使用者は、労働者を解雇しようとする場合においては、少なくとも30日前にその予告をしなければならない。30日前に予告をしない使用者は、30日分以上の平均賃金を支払わなければならない。但し、天災事変その他やむを得ない事由のために事業の継続が不可能となった場合又は労働者の責に帰すべき事由に基いて解雇する場合においては、この限りでない。



もし、会社があなたに明日から来なくていいよと言われた場合には、この20条の適用があります。



以下の話は、あなたが解雇を認めた場合の話です。



即日解雇の場合は、会社は30日分以上の平均賃金を払わなければなりません。注意していただきたいのは、それがたとえ懲戒解雇であっても払わなければならないのです。会社が、諭旨解雇にするか懲戒解雇にするかの判断は、裁量権の問題であって自由にできますが(もちろん、裁量権を逸脱した判断は、違法又は不当となり無効の可能性があります。)、予告手当を支払わないという裁量権は、会社には認められていないのです。

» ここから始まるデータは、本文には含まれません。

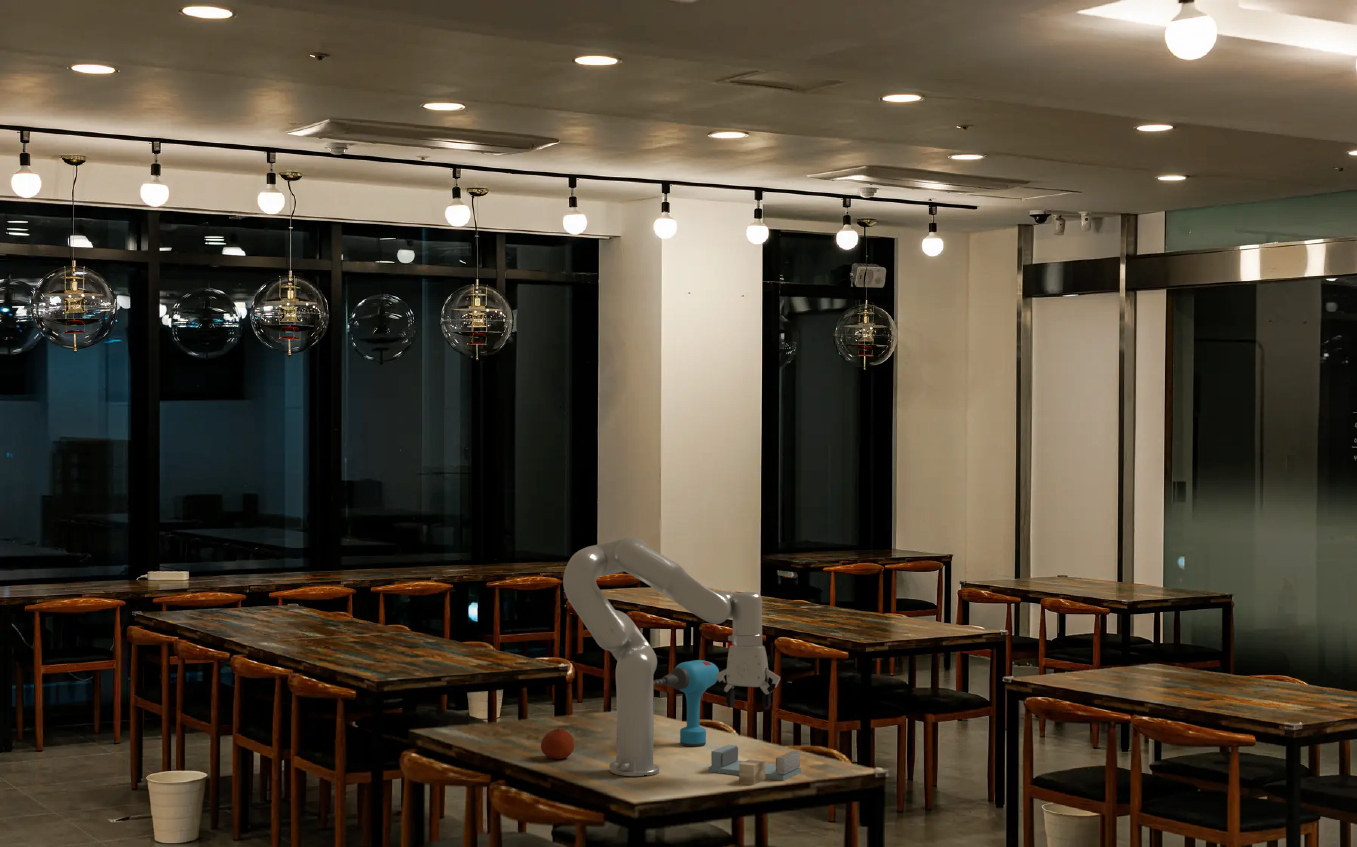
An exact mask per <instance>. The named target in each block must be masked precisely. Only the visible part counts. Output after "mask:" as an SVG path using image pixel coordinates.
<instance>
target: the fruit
mask: <svg viewBox="0 0 1357 847" xmlns="http://www.w3.org/2000/svg"><path fill="white" fill-rule="evenodd" d="M574 749H575V740H574V737H573V735H572V734H571V733H570V732H569V731H567V730H565V729H563V728H556V729H555V728H554V729H553V730H551V731H549V732H547V733H545V735H544V736H543V738H542V739H541V743H540V750H541V752H542V753H543V754H544V756H546V757H547V758H549V759H552V760H553V759H554V760H555V759H557V760H562V759H563V760H565V759H566V758H568V757H570V756H571V755H572V753H573V752H574Z"/></svg>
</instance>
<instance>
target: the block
mask: <svg viewBox="0 0 1357 847" xmlns="http://www.w3.org/2000/svg"><path fill="white" fill-rule="evenodd" d="M743 761H744V762H742V763H740V764H739V775H738V776H739V777H738V780H739V781H738V783H739V784H741V785H742V784H743V785H749V786H750V785H751V786H754V785H757V784H760V783H762V782H763V781H766V779H765V774H766V764H767V763H766V762H767V761H766V759H760V758H759V759H758V758H749V759H747V760H743Z"/></svg>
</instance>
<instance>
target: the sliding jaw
mask: <svg viewBox="0 0 1357 847" xmlns="http://www.w3.org/2000/svg"><path fill="white" fill-rule="evenodd" d="M775 765H776V772H777V774H786V773H788V772H790V771H792V770H795V769H797V768H801V751H799V750H791V751H788V752H786V753H784V754H782V755H779V756H777V757H776V758H775Z"/></svg>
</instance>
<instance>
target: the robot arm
mask: <svg viewBox="0 0 1357 847" xmlns="http://www.w3.org/2000/svg"><path fill="white" fill-rule="evenodd" d="M624 572H625V573H626V574H629V575H630V576H632V577H634V578H636V579H638V580H639V581H640V582H643V583H644V584H646V585H648V586H649V587H651V588H652V589H654V590H655V591H657V592H659V593H661V594H662V595H664V596H665V597H666V598H667V599H670V600H672V601H673V602H674V603H676V604H678V605H679V606H680V607H682V608H684V609H685V610H686V611H688V612H689V613H691V614H693V615H695V616H696V617H698V618H700V619H702V620H703V621H705V622H708V623H709V624H713V625H717V624H722V623H724V622H725V621H726V620H727V619H732V634H730V635H728V636H727V639H728V640H727V641H729V642H731V644H732V645H730V646H729V649H728V654H727V662H726V668H725V669H723V670H721V671H719V673H717V674H716V676H717V678H718V680H717V682H719V685H720V686H721V688H722V689H723V691H724V692H725V703H726V704H727V708H728V709H729V708H732V707H734V706H735V703H736V702H735V701H736V698H735V696H736V694H735V690H734V688H735V687H747V688H748V687H751V688H760V689H761V691H762V692H763V694H762V696H761V697H762V698H761V700H762V701H761V704H762V705H761V707H762V708H761V709H762V710H763V711H766V710H768V709H770V707H771V706H772V700H771V699H772V694H771V693H772V692H774V690H776V688H777V687H778V685H779V682H780V680H781V676H779V675H778V674H776V673H775V672H773V671H771V669H769V664H768V663H769V662H768V656H767V651H766V647H765V645H763V604H762V603H763V599H762V596H761V594H760V593H758V592H753V591H742V592H731V591H724V590H723V591H722V590H716V591H713V590H711V589H710V588H708V587H707V586H705V585H703V584H702V583H700V582H698V581H697V580H695V579H694V578H693V577H692V576H691V575H689V573H688V572H687V571H686V570H685V569H684V567H682V566H681V565H680V564H679V563H677V562H675V561H673V560H671V559H670V558H669V557H667V556H664V554H661V553H660V552H658V551H656V550H655V549H653V548H651V547H649V545H648V544H647V543H646V541H645V540H644V539H642V538H640V537H637V536H629V537H626V538H622V539H618V540H613V541H609V542H608V541H607V542H605V543H599V544H594V545H590V546H586V547H584V548H582V549H579V550H578V551H577V552H575V553H574V554H573V555H572V556H571V557H570V559H569V560H568V562H567V564H566V566H565V570H564V572H563V578H562V582H563V584H562V586H563V591H564V593H565V597H566V598H567V600H568V602H569V603H570V605H571V607H572V608H573V610H574V611H575V613H576V614H577V615H578V617H579V619H580V620H581V622H582V623H583V625H584V626H585V627H586V629H587V630H588V632H589V633H590V635H591V636H592V638H593V640H595V642H596V644H597V645H598V646H599V647H600V648H601V649H603V650H605V651H609V652H610V653H611V654H612V656H613V657H614V659H615V660H616V661H617V663H616V667H615V686H616V687H615V688H616V745H615V746H616V752H615V755H616V756H615V761H614V762H610V763H609V770H610V773H612V774H614V775H617V776H623V777H624V776H625V777H645V776H644V775H647V776H652V775H655V774H658V773H659V772H660V766H659V765H657V764H655V763H654V735H655V734H654V730H655V729H654V727H655V726H654V725H655V723H654V721H655V720H654V718H655V717H654V715H655V713H654V706H655V705H654V685H653V680H654V674H655V672H656V670H657V667H658V666H657V665H658V658H657V654H656V653H655V650H654V649H653V648H652V646H651V645H650V643H649V642H648V640H647V639H646V638H645V636H644V635H643V634H642V632H641V631H640V629H639V628H638V626H637V625H636V624H635V622H634V621H633V620H632V619H631V617H629V616H628V614H626V613H624V612H623V611H620V610H616V609H615V608H614V606H613V605H612V604H611V602H610V601H609V599H608V598H607V596H606V595H605V594H604V592H603V591H602V590H601V589H600V587H599V586H598V584H597V579H599V578H600V577H605V576H610V575H615V574H618V573H619V574H620V573H624ZM725 676H726V679H725ZM769 678H770V679H771V680H772V682H771V684H770V685H769V683H768V682H769Z"/></svg>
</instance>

問題となるのは、20条の但し以下の記述です。天災事変はおいといて、その後の「労働者の責に帰すべき事由に基いて解雇する場合においては、この限りではない。」とありますが、これを判断するのは会社ではなく、労働基準監督署です。

解雇予告除外認定という制度があり、会社が予告手当を支払わず即日解雇する場合には、会社はあらかじめ労働基準監督署に解雇予告除外認定の申請を行い、許可をもらわなければならないのです。ですから、この申請を行わず、即日解雇でかつ懲戒解雇を行い予告手当を支払わないとしたら、この20条違反になります。



この申請は、原則として解雇通知の前に行わなければなりません。そして労働基準監督署は、この申請がなされた場合には、当該労働者に対し連絡し、労働者の言い分を聞くことになっています。すなわち、事前に会社があなたを懲戒解雇しますよという計画を、労働基準監督署があなたに教えてくれるのです。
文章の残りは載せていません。